Even Merle advocates beating a hasty retreat before a second assault, although that ship may have sailed, with no way to know what sort of sentries or cordon the Governor may have placed around the area.

The prison is rapidly becoming just that: if the Governor gets the place surrounded with his superior numbers, they’ll be trapped.

Hershel finally steps up and gives Rick a figurative slap across the face, reminding the troubled leader that whatever he’s going through internally, he was the one who stated this wasn’t a democracy.  It’s time to “get his head together” and do something beyond wander around in a haze chasing visions of his dead wife.

While Rick takes a moment to check the perimeter — and perhaps try to digest Hershel’s sentiments — Carl voices his opinion that maybe it’s time the Ricktatorship be overthrown, and his father should relinquish command to one of the others.



A few miles away, in the idyllic post-apocalyptic villa of Woodbury, the Governor and his nebbish number one, Milton, do a little human resource work, sussing out just how superior their numbers actually are.

When the figures of potential able-bodied combatants come up a little short, the Governor orders that the minimum service age be lowered to thirteen, skewing the odds, at least statistically, in their favor.

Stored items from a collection
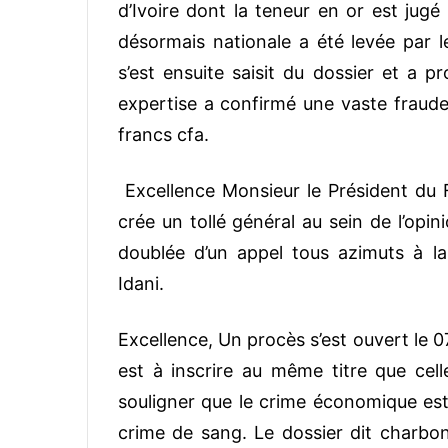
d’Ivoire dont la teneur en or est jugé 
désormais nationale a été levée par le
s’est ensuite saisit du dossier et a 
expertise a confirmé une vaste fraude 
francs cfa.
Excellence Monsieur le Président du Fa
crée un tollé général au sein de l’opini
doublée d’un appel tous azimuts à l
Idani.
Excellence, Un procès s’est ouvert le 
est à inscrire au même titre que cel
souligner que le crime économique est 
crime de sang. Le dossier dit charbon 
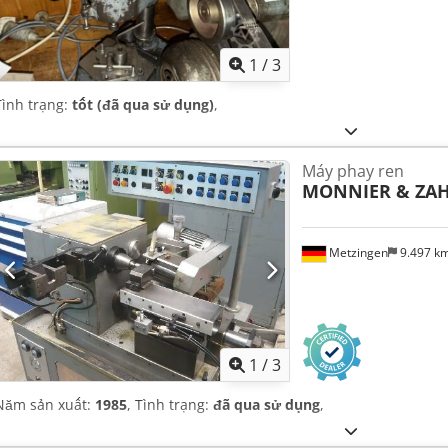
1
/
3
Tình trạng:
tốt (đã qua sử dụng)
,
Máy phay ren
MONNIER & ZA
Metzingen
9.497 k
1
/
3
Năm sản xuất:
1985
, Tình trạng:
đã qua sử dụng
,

- Prompt -
Answer these questions about the passage on the prison and Woodbury, numbering each answer to match:
1. What is the name of the Governor's number one?
2. To what age does the Governor order the minimum service age lowered?
3. What does Carl say his father should do with command?

- Reply to the exercise -
1. Milton
2. Thirteen
3. Relinquish it to one of the others